Indian banks set up crack teams to help startups move funds from SVB to GIFT City

Major Indian banks, including Axis Bank, Kotak Mahindra Bank, ICICI Bank, and HSBC, have reportedly set up specialised teams to help startups move their funds from collapsed Silicon Valley Bank (SVB) accounts to their branches in GIFT City, Gujarat.

The banks, which have set up their International Financial Services Center Banking Unit (IBU) in Gandhinagar-based Gujarat International Financial Tech (GIFT) City, cater to non-residents and foreign entities and allow them to open dollar accounts and deposits.

As Indian startups await to get access to their frozen deposits in the failed SVB starting Monday, March 13, Indian banks have been levelling up to offer them to park the money into their respective GIFT City branches.

“We are actively engaging with these startups to help them park their funds to GIFT City branch of Axis Bank. It also opens doors for further business engagements with these entities in future,” Ganesh Sankaran, Group Executive and Head, Wholesale Banking Coverage Group, Axis Bank told YourStory.

He said companies operating in B2B ecommerce marketplaces, large online car marketplaces, and agri/foodtech spaces have directly evinced interest in moving their funds to the bank’s GIFT City branch.

Some financial sponsors/investors have also connected to explore the proposition for their portfolio companies.

“In the background of SVB collapse, we saw an opportunity to help the startups that could have been impacted by it. As a number of Indian startups and SaaS companies would have parked the money raised for their Indian business overseas, to bring into India as and when they need it for their business purpose. These startups typically park their funds with familiar banks that they have access to,” he added.
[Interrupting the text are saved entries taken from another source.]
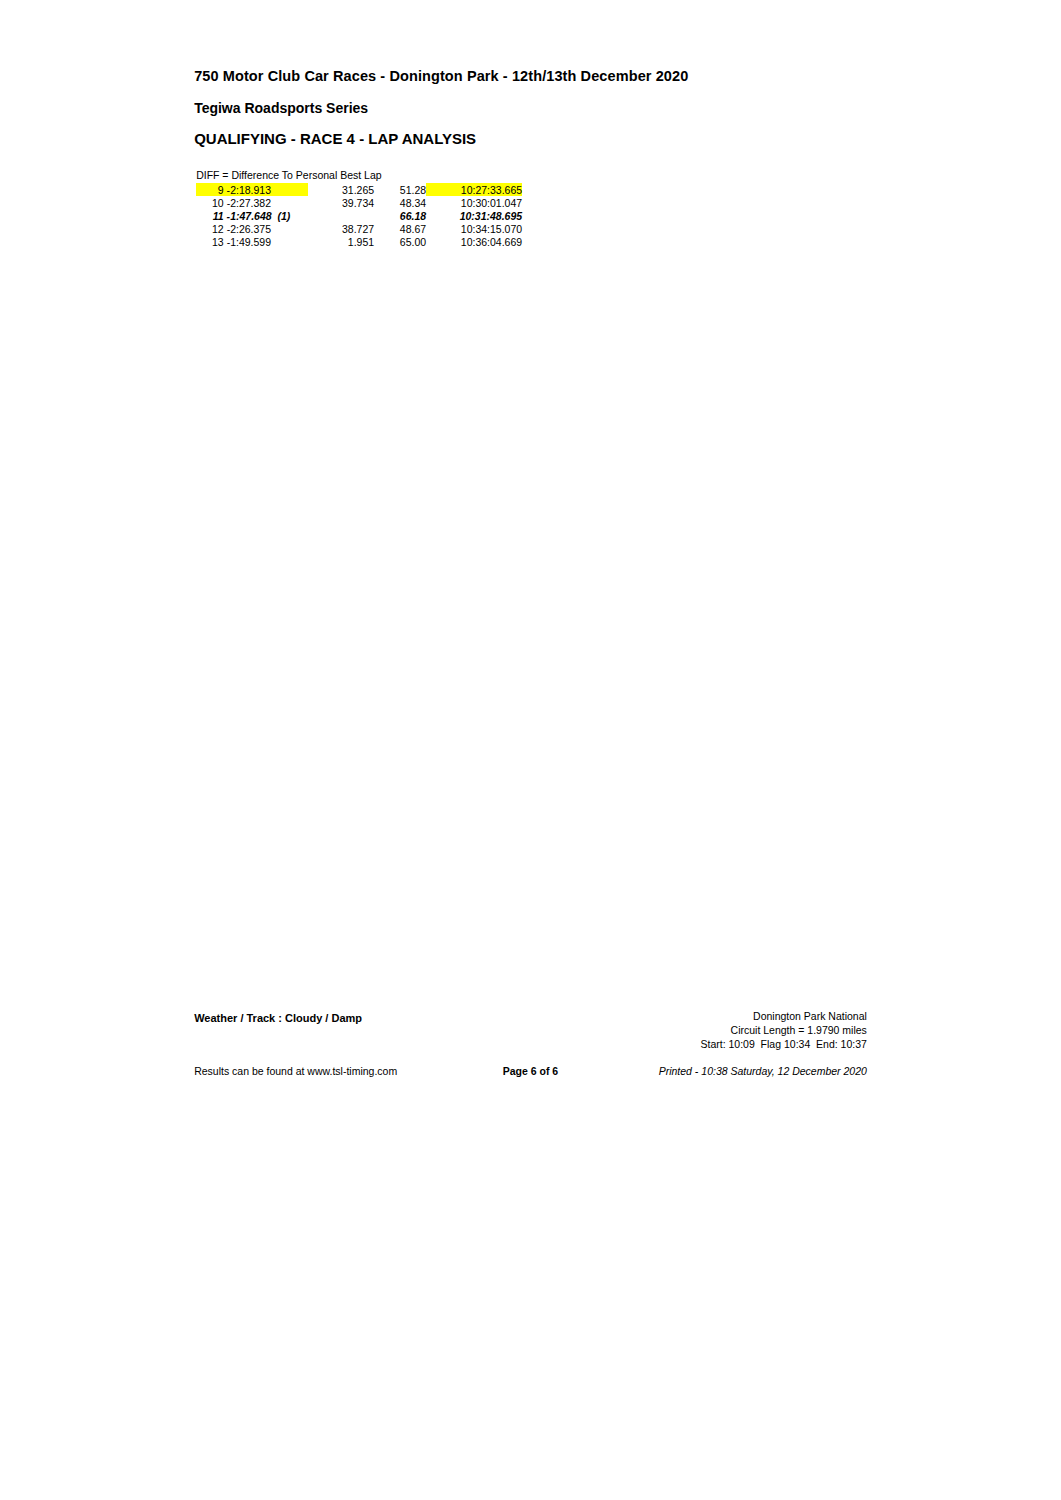750 Motor Club Car Races - Donington Park - 12th/13th December 2020
Tegiwa Roadsports Series
QUALIFYING - RACE 4 - LAP ANALYSIS
DIFF = Difference To Personal Best Lap
| 9 - | 2:18.913 | 31.265 | 51.28 | 10:27:33.665 |
| 10 - | 2:27.382 | 39.734 | 48.34 | 10:30:01.047 |
| 11 - | 1:47.648 (1) | | 66.18 | 10:31:48.695 |
| 12 - | 2:26.375 | 38.727 | 48.67 | 10:34:15.070 |
| 13 - | 1:49.599 | 1.951 | 65.00 | 10:36:04.669 |
Donington Park National
Circuit Length = 1.9790 miles
Start: 10:09 Flag 10:34 End: 10:37
Results can be found at www.tsl-timing.com
Page 6 of 6
Printed - 10:38 Saturday, 12 December 2020
Weather / Track : Cloudy / Damp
The official said the bank actively engages with matured startups and investors through a dedicated pan-India coverage team, New Economy Group (NEG), and Financial Sponsor Group (FSG).  

Other names, including Kotak Mahindra Bank, ICICI Bank, and HSBC, with similar offerings, have also set up specialised teams to assist startups, a Livemint report noted.
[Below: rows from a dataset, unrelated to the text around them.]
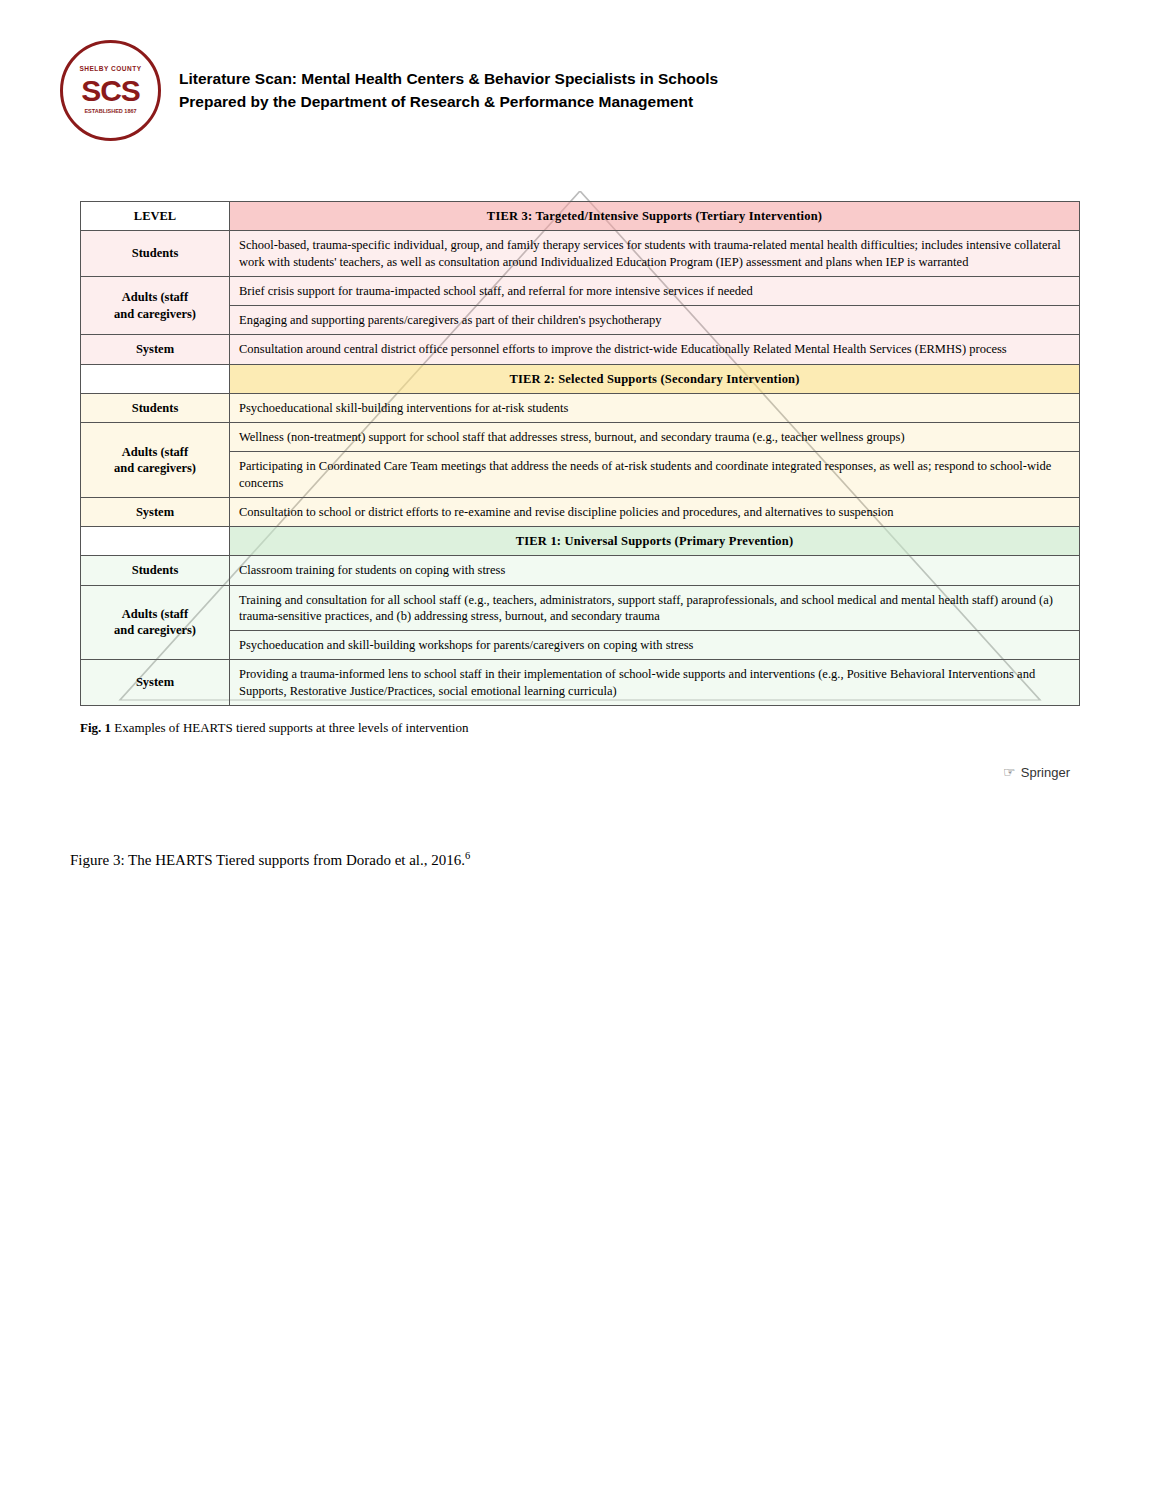Shelby County
SCS
Established 1867
Literature Scan: Mental Health Centers & Behavior Specialists in Schools
Prepared by the Department of Research & Performance Management
| LEVEL | TIER 3: Targeted/Intensive Supports (Tertiary Intervention) |
| Students | School-based, trauma-specific individual, group, and family therapy services for students with trauma-related mental health difficulties; includes intensive collateral work with students' teachers, as well as consultation around Individualized Education Program (IEP) assessment and plans when IEP is warranted |
| Adults (staff and caregivers) | Brief crisis support for trauma-impacted school staff, and referral for more intensive services if needed |
| Engaging and supporting parents/caregivers as part of their children's psychotherapy |
| System | Consultation around central district office personnel efforts to improve the district-wide Educationally Related Mental Health Services (ERMHS) process |
| | TIER 2: Selected Supports (Secondary Intervention) |
| Students | Psychoeducational skill-building interventions for at-risk students |
| Adults (staff and caregivers) | Wellness (non-treatment) support for school staff that addresses stress, burnout, and secondary trauma (e.g., teacher wellness groups) |
| Participating in Coordinated Care Team meetings that address the needs of at-risk students and coordinate integrated responses, as well as; respond to school-wide concerns |
| System | Consultation to school or district efforts to re-examine and revise discipline policies and procedures, and alternatives to suspension |
| | TIER 1: Universal Supports (Primary Prevention) |
| Students | Classroom training for students on coping with stress |
| Adults (staff and caregivers) | Training and consultation for all school staff (e.g., teachers, administrators, support staff, paraprofessionals, and school medical and mental health staff) around (a) trauma-sensitive practices, and (b) addressing stress, burnout, and secondary trauma |
| Psychoeducation and skill-building workshops for parents/caregivers on coping with stress |
| System | Providing a trauma-informed lens to school staff in their implementation of school-wide supports and interventions (e.g., Positive Behavioral Interventions and Supports, Restorative Justice/Practices, social emotional learning curricula) |
Fig. 1 Examples of HEARTS tiered supports at three levels of intervention
☞Springer
Figure 3: The HEARTS Tiered supports from Dorado et al., 2016.6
YourStory has also reached out to the banks for more details.

Former Infosys director and Chairman of Aarin Capital, T V Mohandas Pai, also called on banks in GIFT City to help startups transfer their funds.
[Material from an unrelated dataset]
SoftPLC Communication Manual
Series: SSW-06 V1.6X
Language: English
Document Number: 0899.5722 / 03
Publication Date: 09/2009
“Silicon Valley Bank failure has investors calling for government aid. We need Gift city to allow our start up transfer money here,” he wrote on Twitter.


Fintechs, neobanks rally to extend credit to startups impacted by SVB crisis

Besides traditional banks, several fintechs like neobank Razorpay, revenue financing startups like GetVantage, Kluband Recur Club, and cross-border payments solution provider Salt.Pe had jumped in to offer solutions to startups which need help with a line of credit to manage expenses. Several VCs have also stepped in to ensure their portfolio startups keep operating in the aftermath of the shutdown.

The SVB shutdown has largely impacted Indian startups with US entities or headquarters, including multiple businesses in the software-as-a-service (SaaS) space, and those which have been a part of the startup accelerator programme, Y Combinator.

California-based Silicon Valley Bank, the 16th largest bank in the United States, was closed on Friday by the California Department of Financial Protection and Innovation, which later appointed the Federal Deposit Insurance Corporation (FDIC) as its receiver.

Even as the US government scrambles to find a buyer for the bank, SVB’s UK arm was sold to HSBC for £1, the Bank of England and the British government announced Monday morning.

As a major relief to startups, the US administration announced that depositors of the failed bank will have access to their money from March 13. “No losses associated with the resolution of the Silicon Valley Bank (SVB) will be borne by the taxpayer,” said a joint statement issued by the Department of the Treasury, Federal Reserve, and FDIC.